ECLI:NL:RVS:2020:976
Raad van State
- Hoger beroep
- H.G. Sevenster
- Rechtspraak.nl
Onbevoegdheid van de Raad van State in hoger beroep tegen vreemdelingenbewaring
In deze zaak gaat het om het hoger beroep van een vreemdeling die in vreemdelingenbewaring is gesteld op 22 oktober 2019. De vreemdeling heeft tegen de uitspraak van de rechtbank Den Haag, zittingsplaats 's-Hertogenbosch, van 20 maart 2020, hoger beroep ingesteld. De rechtbank had het beroep van de vreemdeling ongegrond verklaard en het verzoek om schadevergoeding afgewezen. De Raad van State heeft in zijn uitspraak van 1 april 2020 geoordeeld dat de rechtbank niet bevoegd was om het hoger beroep te behandelen. Dit is gebaseerd op artikel 84 van de Vreemdelingenwet 2000, waaruit blijkt dat tegen de maatregel van bewaring geen hoger beroep kan worden ingesteld, tenzij er sprake is van een onterecht proces.
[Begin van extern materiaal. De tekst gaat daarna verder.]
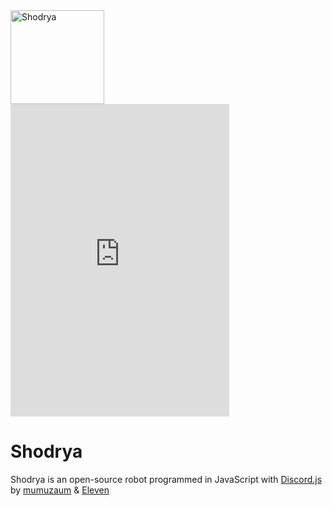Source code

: <img width="150" height="150" align="left" style="float: left; margin: 0 10px 0 0;" alt="Shodrya" src="https://i.imgur.com/gBVk9oh.png">  

<iframe src="https://discordapp.com/widget?id=676862832989569074&theme=dark" width="350" height="500" allowtransparency="true" frameborder="0"></iframe>
 
# Shodrya 

 Shodrya is an open-source robot programmed in JavaScript with [Discord.js](http://discord.js.org) by [mumuzaum](http://github.com/mumuzaum) & [Eleven](https://github.com/fagnersales)

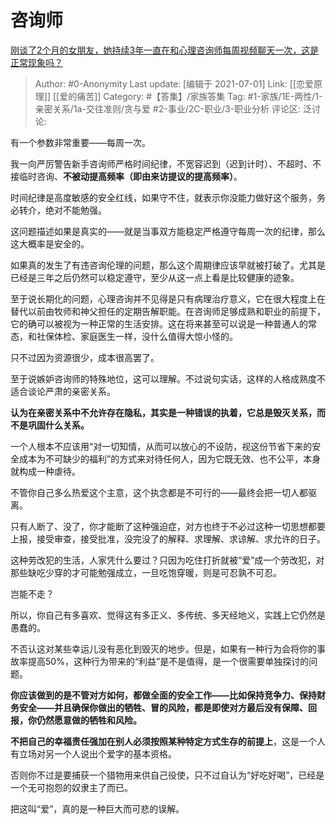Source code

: # 咨询师
[刚谈了2个月的女朋友，她持续3年一直在和心理咨询师每周视频聊天一次，这是正常现象吗？](https://www.zhihu.com/question/466758235/answer/1971690509)

> Author: #0-Anonymity
> Last update: [编辑于 2021-07-01]
> Link: [[恋爱原理]] [[爱的痛苦]]
> Category: #【答集】/家族答集
> Tag: #1-家族/1E-两性/1-亲密关系/1a-交往准则/贪与爱 #2-事业/2C-职业/3-职业分析
> 评论区:
> 泛讨论:

有一个参数非常重要——每周一次。

我一向严厉警告新手咨询师严格时间纪律，不宽容迟到（迟到计时）、不超时、不接临时咨询、**不被动提高频率（即由来访提议的提高频率）**。

时间纪律是高度敏感的安全红线，如果守不住，就表示你没能力做好这个服务，务必转介，绝对不能勉强。

这问题描述如果是真实的——就是当事双方能稳定严格遵守每周一次的纪律，那么这大概率是安全的。

如果真的发生了有违咨询伦理的问题，那么这个周期律应该早就被打破了。尤其是已经是三年之后仍然可以稳定遵守，至少从这一点上看是比较健康的迹象。

至于说长期化的问题，心理咨询并不见得是只有病理治疗意义，它在很大程度上在替代以前由牧师和神父担任的定期告解职能。在咨询师足够成熟和职业的前提下，它的确可以被视为一种正常的生活安排。这在将来甚至可以说是一种普通人的常态，和社保体检、家庭医生一样，没什么值得大惊小怪的。

只不过因为资源很少，成本很高罢了。

至于说嫉妒咨询师的特殊地位，这可以理解。不过说句实话，这样的人格成熟度不适合谈论严肃的亲密关系。

**认为在亲密关系中不允许存在隐私，其实是一种错误的执着，它总是毁灭关系，而不是巩固什么关系。**

一个人根本不应该用“对一切知情，从而可以放心的不设防，视这份节省下来的安全成本为不可缺少的福利”的方式来对待任何人，因为它既无效、也不公平，本身就构成一种虐待。

不管你自己多么热爱这个主意，这个执念都是不可行的——最终会把一切人都驱离。

只有人断了、没了，你才能断了这种强迫症，对方也终于不必过这种一切思想都要上报，接受审查，接受批准，没完没了的解释、求理解、求谅解、求允许的日子。

这种劳改犯的生活，人家凭什么要过？只因为吃住打折就被“爱”成一个劳改犯，对那些缺吃少穿的才可能勉强成立，一旦吃饱穿暖，则是可忍孰不可忍。

岂能不走？

所以，你自己有多喜欢、觉得这有多正义、多传统、多天经地义，实践上它仍然是愚蠢的。

不否认这对某些幸运儿没有恶化到毁灭的地步。但是，如果有一种行为会将你的事故率提高50%，这种行为带来的“利益”是不是值得，是一个很需要单独探讨的问题。

**你应该做到的是不管对方如何，都做全面的安全工作——比如保持竞争力、保持财务安全——并且确保你做出的牺牲、冒的风险，都是即使对方最后没有保障、回报，你仍然愿意做的牺牲和风险。**

**不把自己的幸福责任强加在别人必须按照某种特定方式生存的前提上**，这是一个人有立场对另一个人说出个爱字的基本资格。

否则你不过是要捕获一个猎物用来供自己役使，只不过自认为“好吃好喝”，已经是一个无可抱怨的奴隶主了而已。

把这叫“爱”，真的是一种巨大而可悲的误解。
De Raad van State heeft geconcludeerd dat er geen reden is om het hoger beroep in behandeling te nemen, omdat er geen sprake was van een onterecht proces. De staatssecretaris van Justitie en Veiligheid hoeft geen proceskosten te vergoeden. De uitspraak is gedaan door mr. H.G. Sevenster, lid van de enkelvoudige kamer, in tegenwoordigheid van M.E. van Laar LLM, griffier.